According to Zirwas, the severe flare was likely due to the patient’s profuse sweating releasing the dye from a new pair of jeans, and a secondary ID reaction. Symptoms cleared with a tapering regimen of prednisone as well as continued avoidance of dyes. Unfortunately, the patient flared and symptoms got worse throughout the summer with the backs of the legs being the most severely affected, however, systemic steroid therapy could only lead to a temporary improvement.

“The patient claims she is avoiding dyes, but I suspect she is not compliant. Nevertheless, I decide to believe her, which would mean she has atopic dermatitis and not contact dermatitis, so I initiated dupilumab which cleared her symptoms,” Zirwas said.

The patient did not have childhood dermatitis, no significant personal history of atopy, no flexural predominance, and patch testing that fit perfectly with the distribution of the dermatitis. According to Zirwas, the question remains as to whether the patient had atopic dermatitis all along or did dupilumab prove effective for contact dermatitis.

The Patient with Skin Cancer

A 72-year-old female patient presented with a history of multiple eruptive keratoacanthomas on the lower legs and a widespread rash on the body. Patch testing showed positive for formaldehyde and betaine-related lathering ingredients, which correlated well with the distribution of the dermatitis. Unfortunately, avoidance proved ineffective but according to Zirwas, the symptoms and clinical picture met the American Academy of Dermatology (AAD) criteria for AD.

“We initiated dupilumab therapy and the dermatitis cleared. The hope is that it will decrease the rate of keratoacanthomas since recent reports have shown resolution of warts and molluscum contagiosum,” Zirwas said.

Unfortunately, however, the patient continued to develop keratoacanthomas on the lower legs in the rhythm of about 1 per month, with significant dermatitis present in the area of the lesions. Dupilumab was discontinued and methotrexate (MTX) was initiated. After an initial flare of the dermatitis, the patient improved following 8 weeks of MTX treatment.

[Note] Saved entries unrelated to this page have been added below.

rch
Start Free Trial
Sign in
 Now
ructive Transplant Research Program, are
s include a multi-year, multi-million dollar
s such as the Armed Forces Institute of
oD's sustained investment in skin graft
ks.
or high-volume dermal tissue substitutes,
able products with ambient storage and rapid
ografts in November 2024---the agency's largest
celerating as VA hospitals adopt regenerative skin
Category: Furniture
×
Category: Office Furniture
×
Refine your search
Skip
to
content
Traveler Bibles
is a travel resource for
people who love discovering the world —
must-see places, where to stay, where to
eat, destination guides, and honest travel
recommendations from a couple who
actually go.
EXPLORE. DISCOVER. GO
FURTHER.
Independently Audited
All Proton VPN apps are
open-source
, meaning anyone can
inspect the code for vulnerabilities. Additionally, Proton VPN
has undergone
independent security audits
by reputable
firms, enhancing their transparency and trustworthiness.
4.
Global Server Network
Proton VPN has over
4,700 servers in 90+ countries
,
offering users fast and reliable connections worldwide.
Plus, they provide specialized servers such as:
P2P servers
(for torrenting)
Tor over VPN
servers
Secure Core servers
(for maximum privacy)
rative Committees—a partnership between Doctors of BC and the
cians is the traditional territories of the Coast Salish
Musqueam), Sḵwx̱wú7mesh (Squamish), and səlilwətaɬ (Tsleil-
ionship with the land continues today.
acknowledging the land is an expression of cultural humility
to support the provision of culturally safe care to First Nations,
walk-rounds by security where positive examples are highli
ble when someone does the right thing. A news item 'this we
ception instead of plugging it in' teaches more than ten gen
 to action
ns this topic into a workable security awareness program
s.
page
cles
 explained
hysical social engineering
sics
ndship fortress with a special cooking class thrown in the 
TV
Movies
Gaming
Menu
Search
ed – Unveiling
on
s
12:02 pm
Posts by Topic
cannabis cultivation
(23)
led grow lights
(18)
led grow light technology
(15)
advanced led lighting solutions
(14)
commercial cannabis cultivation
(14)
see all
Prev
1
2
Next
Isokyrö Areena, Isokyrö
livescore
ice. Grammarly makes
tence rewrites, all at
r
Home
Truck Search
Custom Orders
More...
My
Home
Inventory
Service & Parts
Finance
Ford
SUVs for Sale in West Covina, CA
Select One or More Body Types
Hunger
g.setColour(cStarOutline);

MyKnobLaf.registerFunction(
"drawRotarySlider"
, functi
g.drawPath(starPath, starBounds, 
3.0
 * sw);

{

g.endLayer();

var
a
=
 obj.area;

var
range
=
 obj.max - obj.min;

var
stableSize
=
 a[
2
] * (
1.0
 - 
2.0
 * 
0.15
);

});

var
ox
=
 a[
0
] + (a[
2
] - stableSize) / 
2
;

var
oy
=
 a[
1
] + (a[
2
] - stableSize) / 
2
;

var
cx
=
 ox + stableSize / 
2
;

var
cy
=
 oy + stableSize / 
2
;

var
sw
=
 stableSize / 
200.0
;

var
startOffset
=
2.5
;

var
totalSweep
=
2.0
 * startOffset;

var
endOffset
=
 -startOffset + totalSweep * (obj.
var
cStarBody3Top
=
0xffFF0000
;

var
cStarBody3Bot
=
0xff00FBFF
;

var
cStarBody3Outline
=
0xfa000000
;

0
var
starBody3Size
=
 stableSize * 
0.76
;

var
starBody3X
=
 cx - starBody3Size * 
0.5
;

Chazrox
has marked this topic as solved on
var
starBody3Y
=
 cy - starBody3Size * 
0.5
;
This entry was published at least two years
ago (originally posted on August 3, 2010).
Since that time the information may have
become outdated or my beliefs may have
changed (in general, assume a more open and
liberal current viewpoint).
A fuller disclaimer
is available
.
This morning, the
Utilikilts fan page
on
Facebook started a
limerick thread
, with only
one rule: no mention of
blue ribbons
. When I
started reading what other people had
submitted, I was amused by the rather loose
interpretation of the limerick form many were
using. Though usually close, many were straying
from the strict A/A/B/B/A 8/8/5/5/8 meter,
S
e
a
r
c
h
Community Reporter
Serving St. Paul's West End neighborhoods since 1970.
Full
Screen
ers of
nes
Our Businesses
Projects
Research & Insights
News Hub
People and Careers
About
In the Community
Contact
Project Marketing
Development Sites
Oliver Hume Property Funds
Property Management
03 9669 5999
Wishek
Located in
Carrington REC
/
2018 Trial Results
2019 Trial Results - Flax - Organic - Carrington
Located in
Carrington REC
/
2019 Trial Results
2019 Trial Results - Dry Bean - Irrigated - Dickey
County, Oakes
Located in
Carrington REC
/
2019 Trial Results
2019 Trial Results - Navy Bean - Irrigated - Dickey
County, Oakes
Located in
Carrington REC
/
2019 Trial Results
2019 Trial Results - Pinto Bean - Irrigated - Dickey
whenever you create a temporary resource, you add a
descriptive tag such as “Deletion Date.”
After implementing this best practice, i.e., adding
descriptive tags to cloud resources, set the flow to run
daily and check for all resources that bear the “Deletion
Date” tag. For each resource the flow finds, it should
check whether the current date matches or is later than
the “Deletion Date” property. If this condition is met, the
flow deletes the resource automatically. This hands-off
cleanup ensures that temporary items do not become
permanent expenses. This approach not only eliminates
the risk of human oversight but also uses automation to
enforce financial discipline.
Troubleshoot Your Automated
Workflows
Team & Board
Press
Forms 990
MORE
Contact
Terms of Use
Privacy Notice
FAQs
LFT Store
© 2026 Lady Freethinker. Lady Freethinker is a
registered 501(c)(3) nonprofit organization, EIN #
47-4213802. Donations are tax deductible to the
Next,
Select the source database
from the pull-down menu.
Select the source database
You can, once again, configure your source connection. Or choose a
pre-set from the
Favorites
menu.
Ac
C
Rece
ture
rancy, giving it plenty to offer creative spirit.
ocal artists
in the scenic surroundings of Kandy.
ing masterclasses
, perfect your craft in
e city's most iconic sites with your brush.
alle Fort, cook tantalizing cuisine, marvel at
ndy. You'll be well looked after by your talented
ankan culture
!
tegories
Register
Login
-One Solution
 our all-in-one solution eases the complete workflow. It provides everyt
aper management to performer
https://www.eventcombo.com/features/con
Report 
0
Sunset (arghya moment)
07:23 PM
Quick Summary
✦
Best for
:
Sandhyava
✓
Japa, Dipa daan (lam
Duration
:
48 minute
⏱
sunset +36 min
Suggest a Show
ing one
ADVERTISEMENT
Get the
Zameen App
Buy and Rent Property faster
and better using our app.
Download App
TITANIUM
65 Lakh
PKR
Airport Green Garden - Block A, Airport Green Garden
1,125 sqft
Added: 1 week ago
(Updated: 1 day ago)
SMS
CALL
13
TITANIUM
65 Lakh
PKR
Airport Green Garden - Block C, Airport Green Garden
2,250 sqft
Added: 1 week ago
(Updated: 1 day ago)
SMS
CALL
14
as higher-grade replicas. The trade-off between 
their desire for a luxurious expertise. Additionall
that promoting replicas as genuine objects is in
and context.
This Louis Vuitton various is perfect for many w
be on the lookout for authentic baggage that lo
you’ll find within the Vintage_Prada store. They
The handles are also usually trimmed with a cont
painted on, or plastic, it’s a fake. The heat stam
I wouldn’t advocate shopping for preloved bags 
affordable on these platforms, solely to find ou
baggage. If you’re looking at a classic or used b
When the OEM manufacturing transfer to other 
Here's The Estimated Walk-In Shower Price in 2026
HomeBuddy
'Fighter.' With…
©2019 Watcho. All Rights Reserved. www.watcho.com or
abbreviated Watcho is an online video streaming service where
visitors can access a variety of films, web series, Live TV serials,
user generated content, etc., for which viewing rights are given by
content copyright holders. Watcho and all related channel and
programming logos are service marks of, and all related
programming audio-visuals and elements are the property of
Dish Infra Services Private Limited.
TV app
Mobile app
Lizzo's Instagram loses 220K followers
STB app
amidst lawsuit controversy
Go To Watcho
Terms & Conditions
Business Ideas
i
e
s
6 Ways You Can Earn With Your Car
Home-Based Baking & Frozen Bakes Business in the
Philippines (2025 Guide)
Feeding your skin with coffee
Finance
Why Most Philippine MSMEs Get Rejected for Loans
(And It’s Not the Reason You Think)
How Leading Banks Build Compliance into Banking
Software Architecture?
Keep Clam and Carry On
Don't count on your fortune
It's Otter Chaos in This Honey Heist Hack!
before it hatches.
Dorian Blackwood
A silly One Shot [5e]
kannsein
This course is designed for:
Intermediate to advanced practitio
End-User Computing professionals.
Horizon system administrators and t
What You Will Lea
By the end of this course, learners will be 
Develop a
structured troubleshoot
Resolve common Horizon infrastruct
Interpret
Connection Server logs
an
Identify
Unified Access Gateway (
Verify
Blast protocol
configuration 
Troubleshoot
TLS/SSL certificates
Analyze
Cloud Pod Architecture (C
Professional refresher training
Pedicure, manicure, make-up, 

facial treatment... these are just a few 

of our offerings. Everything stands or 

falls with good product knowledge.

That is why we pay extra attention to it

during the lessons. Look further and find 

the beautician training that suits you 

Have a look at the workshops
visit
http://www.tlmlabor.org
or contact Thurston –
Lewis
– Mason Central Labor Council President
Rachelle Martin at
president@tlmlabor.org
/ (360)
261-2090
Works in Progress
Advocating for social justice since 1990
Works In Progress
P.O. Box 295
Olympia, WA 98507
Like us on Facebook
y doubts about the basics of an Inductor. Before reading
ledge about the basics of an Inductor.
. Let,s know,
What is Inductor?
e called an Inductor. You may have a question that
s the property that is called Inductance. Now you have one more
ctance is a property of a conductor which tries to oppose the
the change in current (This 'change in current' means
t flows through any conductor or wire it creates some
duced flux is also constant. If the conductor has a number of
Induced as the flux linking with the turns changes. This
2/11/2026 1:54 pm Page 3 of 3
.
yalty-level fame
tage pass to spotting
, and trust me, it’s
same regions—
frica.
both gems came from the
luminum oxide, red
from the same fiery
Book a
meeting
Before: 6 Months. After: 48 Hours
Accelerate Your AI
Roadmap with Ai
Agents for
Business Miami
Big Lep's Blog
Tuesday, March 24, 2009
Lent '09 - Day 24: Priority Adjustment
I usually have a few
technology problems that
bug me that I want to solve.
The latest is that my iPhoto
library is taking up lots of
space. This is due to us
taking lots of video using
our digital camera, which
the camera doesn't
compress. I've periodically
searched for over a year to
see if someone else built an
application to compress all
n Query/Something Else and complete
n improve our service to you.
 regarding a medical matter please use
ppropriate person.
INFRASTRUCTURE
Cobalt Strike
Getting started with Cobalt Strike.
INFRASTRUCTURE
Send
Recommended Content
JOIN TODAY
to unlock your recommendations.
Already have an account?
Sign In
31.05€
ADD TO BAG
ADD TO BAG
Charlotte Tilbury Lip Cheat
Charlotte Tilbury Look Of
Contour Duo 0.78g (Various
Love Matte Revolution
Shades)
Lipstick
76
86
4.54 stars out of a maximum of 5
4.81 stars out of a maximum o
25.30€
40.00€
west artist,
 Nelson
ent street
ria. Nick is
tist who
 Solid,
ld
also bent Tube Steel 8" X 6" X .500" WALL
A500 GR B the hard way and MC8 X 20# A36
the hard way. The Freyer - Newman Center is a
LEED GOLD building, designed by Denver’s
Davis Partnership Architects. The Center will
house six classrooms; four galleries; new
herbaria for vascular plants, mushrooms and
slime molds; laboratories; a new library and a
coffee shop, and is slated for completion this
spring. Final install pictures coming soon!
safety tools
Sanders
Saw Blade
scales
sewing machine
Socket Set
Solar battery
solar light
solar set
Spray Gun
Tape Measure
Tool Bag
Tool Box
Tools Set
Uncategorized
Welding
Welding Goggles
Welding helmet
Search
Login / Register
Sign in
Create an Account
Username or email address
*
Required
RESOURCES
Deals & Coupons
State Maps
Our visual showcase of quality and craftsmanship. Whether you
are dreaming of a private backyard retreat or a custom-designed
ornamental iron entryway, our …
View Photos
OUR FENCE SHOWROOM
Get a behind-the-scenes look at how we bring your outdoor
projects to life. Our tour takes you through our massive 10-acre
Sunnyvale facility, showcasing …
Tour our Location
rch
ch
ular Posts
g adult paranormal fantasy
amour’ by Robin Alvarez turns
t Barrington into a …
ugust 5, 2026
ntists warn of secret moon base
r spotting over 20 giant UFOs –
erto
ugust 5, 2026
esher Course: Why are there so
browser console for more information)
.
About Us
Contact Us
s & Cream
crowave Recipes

Zirwas is a speaker for Genentech, Novartis, Sanofi, and Regeneron Pharmaceuticals, Inc. He is a consultant for Sanofi/Regeneron Pharmaceuticals, Fitbit, L’Oréal, LEO Pharma, Pfizer Inc, Eli Lilly and Company, Arcutis Biotherapeutics, Ortho Dermatologics, Sol-Gel Technologies, Bausch Health, and EPI Health Inc. He is an investigator for Sanofi/Regeneron Pharmaceuticals, LEO Pharma, Janssen Pharmaceuticals Companies of Johnson & Johnson, Incyte, Vyne Therapeutics Inc, UCB, Pfizer Inc, Eli Lilly and Company, Asana Biosciences LLC, Avillion LLP, AbbVie, Edesa Biotech Inc, Galderma, Dermavant Sciences, Arcutis Biotherapeutics Inc, EPI Health Inc, and Concert Pharmaceuticals Inc. He is part owner of AsepticMD.


Desai S, Herbert A, Rosen T, and Zirwas M. Challenging cases. Presented at Maui Derm NP + PA 2022. Held June 23 – 25, 2022 in Colorado Springs, Colorado, and virtual.